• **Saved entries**

# # #

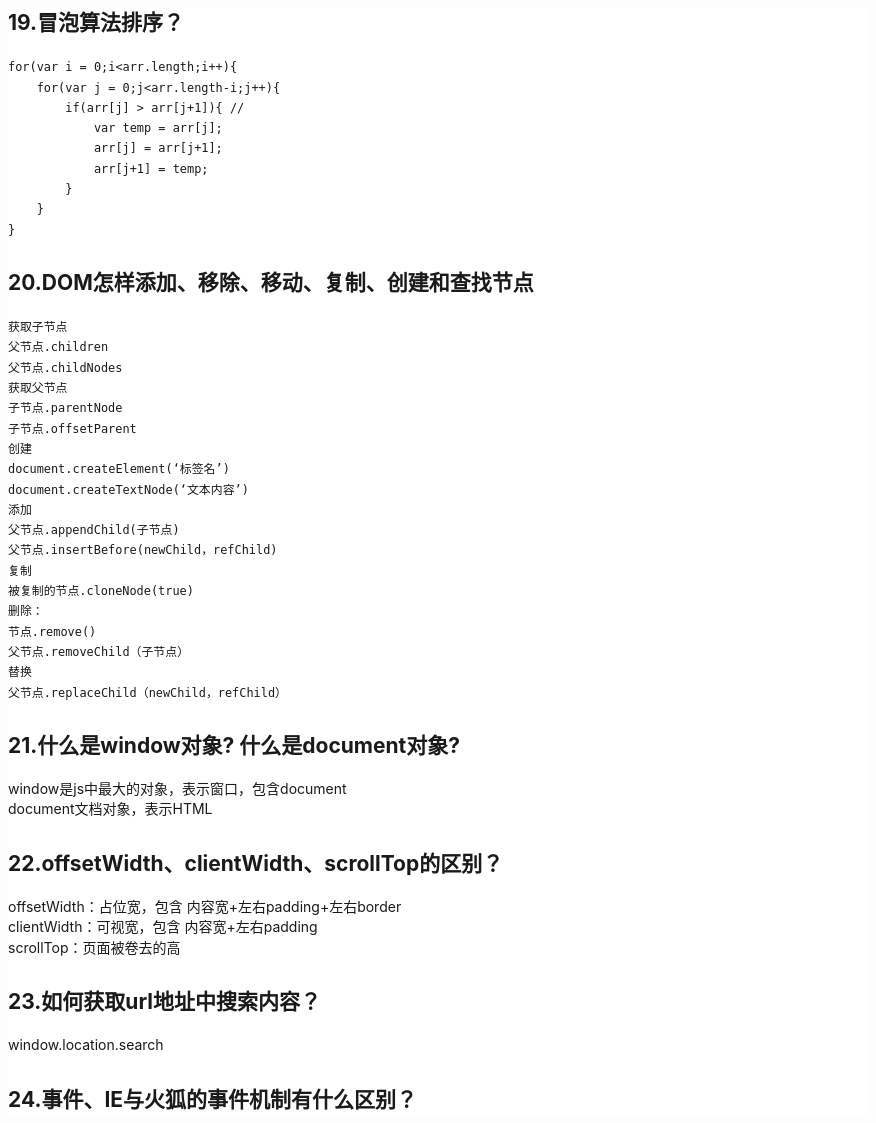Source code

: 19.冒泡算法排序？
----------

    for(var i = 0;i<arr.length;i++){
        for(var j = 0;j<arr.length-i;j++){
            if(arr[j] > arr[j+1]){ //
                var temp = arr[j];
                arr[j] = arr[j+1];
                arr[j+1] = temp;
            }
        }
    }

20.DOM怎样添加、移除、移动、复制、创建和查找节点
---------------------------

    获取子节点
    父节点.children
    父节点.childNodes
    获取父节点
    子节点.parentNode
    子节点.offsetParent
    创建
    document.createElement(‘标签名’)
    document.createTextNode(‘文本内容’)
    添加
    父节点.appendChild(子节点)
    父节点.insertBefore(newChild，refChild)
    复制
    被复制的节点.cloneNode(true)
    删除：
    节点.remove()
    父节点.removeChild（子节点）
    替换
    父节点.replaceChild（newChild，refChild）

21.什么是window对象? 什么是document对象?
------------------------------

window是js中最大的对象，表示窗口，包含document  
document文档对象，表示HTML

22.offsetWidth、clientWidth、scrollTop的区别？
----------------------------------------

offsetWidth：占位宽，包含 内容宽+左右padding+左右border  
clientWidth：可视宽，包含 内容宽+左右padding  
scrollTop：页面被卷去的高

23.如何获取url地址中搜索内容？
------------------

window.location.search

24.事件、IE与火狐的事件机制有什么区别？
----------------------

# # #

• **Task instructions**
Would you print all the entries again exactly, minus any pictures?

• **Answer to this task**
Source code

: 19.冒泡算法排序？
----------

    for(var i = 0;i<arr.length;i++){
        for(var j = 0;j<arr.length-i;j++){
            if(arr[j] > arr[j+1]){ //
                var temp = arr[j];
                arr[j] = arr[j+1];
                arr[j+1] = temp;
            }
        }
    }

20.DOM怎样添加、移除、移动、复制、创建和查找节点
---------------------------

    获取子节点
    父节点.children
    父节点.childNodes
    获取父节点
    子节点.parentNode
    子节点.offsetParent
    创建
    document.createElement(‘标签名’)
    document.createTextNode(‘文本内容’)
    添加
    父节点.appendChild(子节点)
    父节点.insertBefore(newChild，refChild)
    复制
    被复制的节点.cloneNode(true)
    删除：
    节点.remove()
    父节点.removeChild（子节点）
    替换
    父节点.replaceChild（newChild，refChild）

21.什么是window对象? 什么是document对象?
------------------------------

window是js中最大的对象，表示窗口，包含document  
document文档对象，表示HTML

22.offsetWidth、clientWidth、scrollTop的区别？
----------------------------------------

offsetWidth：占位宽，包含 内容宽+左右padding+左右border  
clientWidth：可视宽，包含 内容宽+左右padding  
scrollTop：页面被卷去的高

23.如何获取url地址中搜索内容？
------------------

window.location.search

24.事件、IE与火狐的事件机制有什么区别？
----------------------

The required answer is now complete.